Xiao Jia Xiao Jia - 2 months ago 10
C++ Question

Invoking virtual method in constructor: difference between Java and C++

In Java:

class Base {
public Base() { System.out.println("Base::Base()"); virt(); }
void virt() { System.out.println("Base::virt()"); }
}

class Derived extends Base {
public Derived() { System.out.println("Derived::Derived()"); virt(); }
void virt() { System.out.println("Derived::virt()"); }
}

public class Main {
public static void main(String[] args) {
new Derived();
}
}


This will output

Base::Base()
Derived::virt()
Derived::Derived()
Derived::virt()


However, in C++ the result is different:

Base::Base()
Base::virt() // ← Not Derived::virt()
Derived::Derived()
Derived::virt()


(See http://www.parashift.com/c++-faq-lite/calling-virtuals-from-ctors.html for C++ code)

What causes such a difference between Java and C++? Is it the time when vtable is initialized?

EDIT: I do understand Java and C++ mechanisms.
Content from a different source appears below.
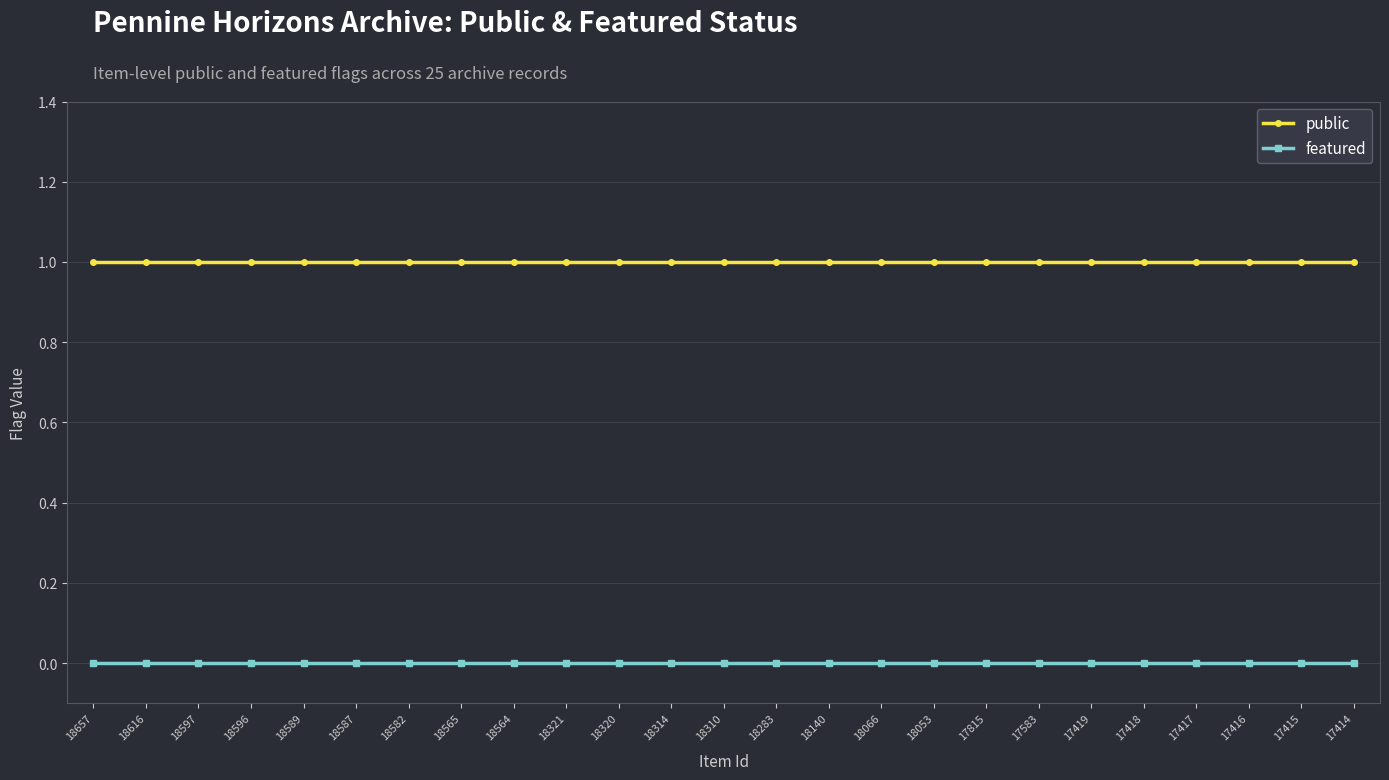

Reading left to right, what are all the values shown in this chart?

public: 18657=1	18616=1	18597=1	18596=1	18589=1	18587=1	18582=1	18565=1	18564=1	18321=1	18320=1	18314=1	18310=1	18283=1	18140=1	18066=1	18053=1	17815=1	17583=1	17419=1	17418=1	17417=1	17416=1	17415=1	17414=1
featured: 18657=0	18616=0	18597=0	18596=0	18589=0	18587=0	18582=0	18565=0	18564=0	18321=0	18320=0	18314=0	18310=0	18283=0	18140=0	18066=0	18053=0	17815=0	17583=0	17419=0	17418=0	17417=0	17416=0	17415=0	17414=0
What I want to know is the insights behind this design decision.

Answer

Both approaches clearly have disadvatages:

  • In Java, the call goes to a method which cannot use this properly because its members haven’t been initialised yet.
  • In C++, an unintuitive method (i.e. not the one in the derived class) is called if you don’t know how C++ constructs classes.

Why each language does what it does is an open question but both probably claim to be the “safer” option: C++’s way prevents the use of uninitialsed members; Java’s approach allows polymorphic semantics (to some extent) inside a class’ constructor (which is a perfectly valid use-case).